Surur Hoda (1928-2003), also known as M. S. Hoda, was a socialist, politician and trade unionist who believed in the ideals promoted by Mahatma Gandhi.

==Life==
Hoda was born in Chhapra in India, on 5 May 1928 into a Muslim family. He obtained an engineering degree. He then worked in the railway industry and then became active in trade union affairs, to such an extent that he found it necessary to leave the country and move to London in 1962.

In the UK he was employed in the railways and civil aviation section of the International Transport Workers' Federation (ITF).

Hoda was also active in the Campaign for Nuclear Disarmament. He expressed his concern regarding the nuclear testing performed by India and Pakistan in 1998.

He was an associate of Jai Prakash Narayan, who had founded the Indian Socialist Party shortly after the independence. Hoda also enjoyed a long friendship with George Fernandes, who had been president of the All India Railway men's Federation before becoming the leader of Indian Socialist Party in the early 1970s. Surur Hoda was appointed as the Indian Socialist Party's European representative, and it was on that position he met many people. This was at the time when Mrs. Indira Gandhi imposed emergency rule in India. Jai Prakash Narayan was jailed by the then Indian prime minister Indira Gandhi during emergency’, Noel-Baker chaired Surur's Free JP campaign, which contributed to the effort to restore democracy in India. Many opposition politicians, including George Fernandes, were held in prison during emergency. Surur Hoda played an active part in mobilizing public opinions outside India against imposition of emergency and suspension of civil liberties in India.

In the early 1970s, he and his younger brother Mansur Hoda collaborated with E. F. Schumacher, the author of the best-selling book Small Is Beautiful, to set up the Appropriate Technology Development Association in India, together with George McRobie. This in turn, led to the creation of the Schumacher Institute for Appropriate Technology and Rural Development near Lucknow. Hoda worked as the chief Executive of the India Development Group and which sought both to raise funds for the Schumacher Institute and to promote the ideas of Fritz Schumacher regarding sustainable Intermediate Technologies.

He was involved in issues relating to Bihari refugees in Bangladesh. The birth of independent Bangladesh out of East Pakistan in 1971 led to many Bihari Pakistanis being stranded in the new state.

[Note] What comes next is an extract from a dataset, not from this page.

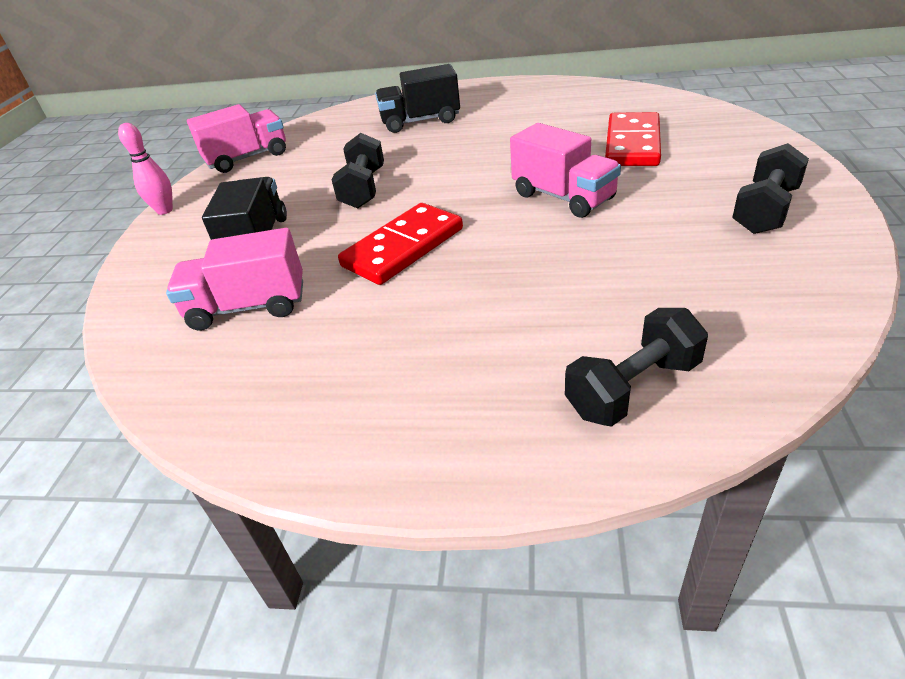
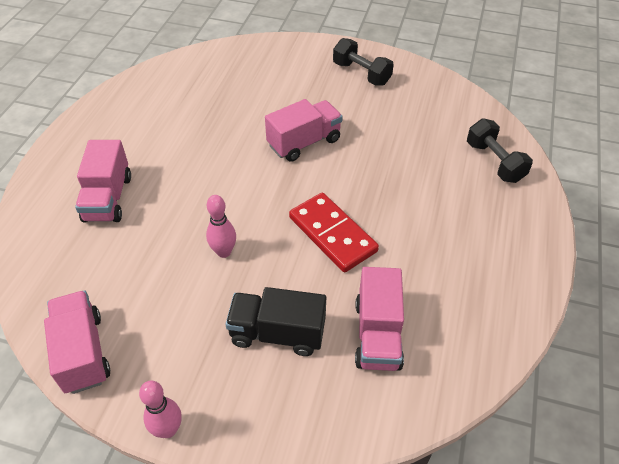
camera: 85 degrees left, 10 degrees up
(363, 189) = (224, 252): black dumbbell -> pink bowling pin
(420, 121) = (108, 198): black truck -> pink truck
(632, 144) = (249, 94): red domino -> none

Surur organized a delegation, headed by Ennals and Ben Whitaker, which contributed to nearly 200,000 refugees returning to Pakistan. Hoda also worked to promote Tibetan self-determination and the restoration of Fiji's democratic government.

In 1983 Hoda created the Gandhi Foundation in Britain. For services to community relations in Britain and to international human rights, Hoda was awarded the Order of the British Empire in 2000.

Hoda's association with the European Institute for Asian Studies is almost as old as the Institute itself. Although not quite a Founder member, he was admitted to membership at the very first meeting of Administrative Board. He was very active on issues relating to South Asia.

He was awarded the Videsh Samman in London on 15 August 2000 by the High Commissioner of India.

Richard Attenborough wrote that
There would have been no Gandhi Foundation without Surur Hoda. The very concept was his and indeed the inspiration for its creation was his. During the 20 years of our existence there have been both successes and crises. He has always been steadfast believing passionately in the advocacy of all that Gandhiji stood for. Everyone here today will miss him greatly. We all owe him an incalculable gratitude. I knew Surur well, both as a colleague and friend and I shall miss him during the rest of my life.